As justificativas para pavimentar o trecho da estrada João Costa Ramos, de acordo com a vereadora, são “que a ausência de pavimentação asfáltica no referido trecho vem causando inúmeros transtornos, especialmente em períodos de estiagem, devido ao excesso de poeira, e em dias chuvosos, em razão do acúmulo de lama, dificultando o tráfego de veículos leves e pesados, além de comprometer a segurança e a mobilidade no local.”
Ela também afirma que “o trecho é bastante utilizado por trabalhadores que se deslocam diariamente para o distrito industrial, além de moradores da zona rural e demais munícipes que dependem da via para suas atividades diárias e a falta de pavimentação tem dificultado o trânsito de veículos, podendo inclusive ocasionar acidentes e prejuízos para os transeuntes.”
Moradores da região reclamam do excesso de poeira durante a seca e do barro e lama quando chove. Antônio Reis, de 62 anos, conta que faz mais de 10 anos que mora no local, mas sabe que as promessas de asfaltar a estrada são anteriores a isso. “Já foram feitas promessas, só que isso aí só vinha na época de eleição, aí começava. Depois passava a eleição, nada. Mas quando está seco aqui é terrível, muita poeira. E aí quando chove é barro, muito barro. E aí fica difícil de sair porque você sai, é barro para lá, barro para cá”, conta.
Maria Aparecida, 65 anos, que é moradora do local há um ano apenas, conta que é difícil conviver com a poeira levantada pelos caminhões e carros que passam. “Nossa, muita poeira. Agora não, porque molhou, né? Mas quando está seco, você não aguenta. Porque a tarde é muita poeira. Eu acho que o barro, pelo menos pra mim, não incomoda tanto. O que me incomoda é a poeira. Tudo fica cheio de terra”, afirma.
Reinvindicação antiga
A demanda pela pavimentação da estrada João Costa Ramos vem desde 2013. Na época, o jornal A Cidade reportou que o vereador Osmair Ferrari fez uma indicação ao então prefeito, Juninho Marão, e ao deputado Carlão Pignatari pedindo verbas para realização da obra.

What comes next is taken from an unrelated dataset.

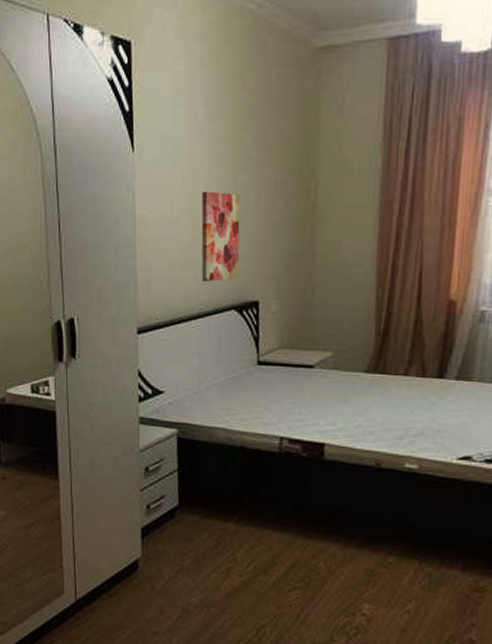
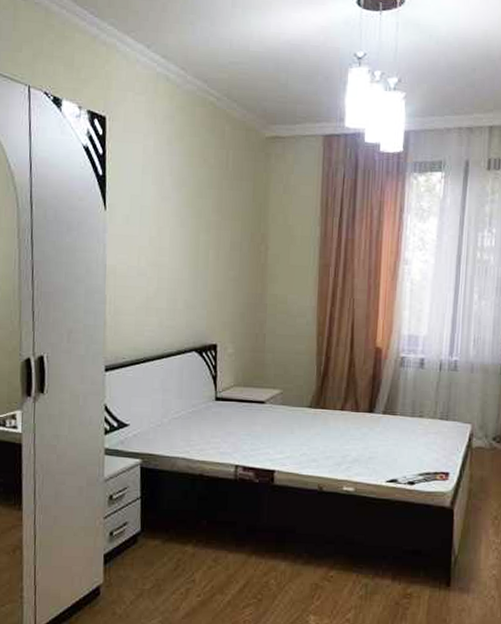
wall art: present [201,191,241,282] -> none [165,247,201,326]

O vereador indicava naquela época os mesmos problemas que acontecem atualmente, dizendo que “Nos períodos de chuva esses agricultores e moradores do Bairro Monte Verde que utilizam a estrada diariamente tem dificuldade de acesso.”
O que diz a Prefeitura
O A Cidade entrou em contato com a Prefeitura para entender a situação da estrada municipal João Costa Ramos. Confira a resposta na íntegra: “a Prefeitura de Votuporanga informa que a via mencionada trata-se de uma antiga estrada VTG, incorporada ao perímetro urbano em uma região limítrofe da cidade, localizada na divisa entre a área urbana consolidada e propriedades rurais particulares. Conforme levantamento técnico da Secretaria de Planejamento Urbano, para que a via possa receber pavimentação dentro dos critérios exigidos para estradas vicinais urbanizadas, é necessária a adequação da largura mínima de 15 metros, sendo 7,5 metros para cada lado a partir do eixo da via. Essa condição demanda estudos complementares e adequações envolvendo divisas de áreas particulares existentes no local. A Administração Municipal já possui projeto técnico e orçamento elaborados para a futura pavimentação da via, estando preparada para protocolar imediatamente a solicitação de adesão assim que houver abertura de convênios ou linhas de financiamento específicas voltadas à pavimentação de estradas vicinais. No entanto, nos últimos anos, não houve disponibilização de recursos compatíveis com esse tipo de intervenção. É importante destacar ainda que a via está localizada no limite do bairro, em uma área de transição entre o perímetro urbano e a zona rural, sem fluxo estrutural significativo neste momento. Futuramente, o trecho poderá integrar novas interligações viárias, conforme o crescimento e expansão urbana da região”.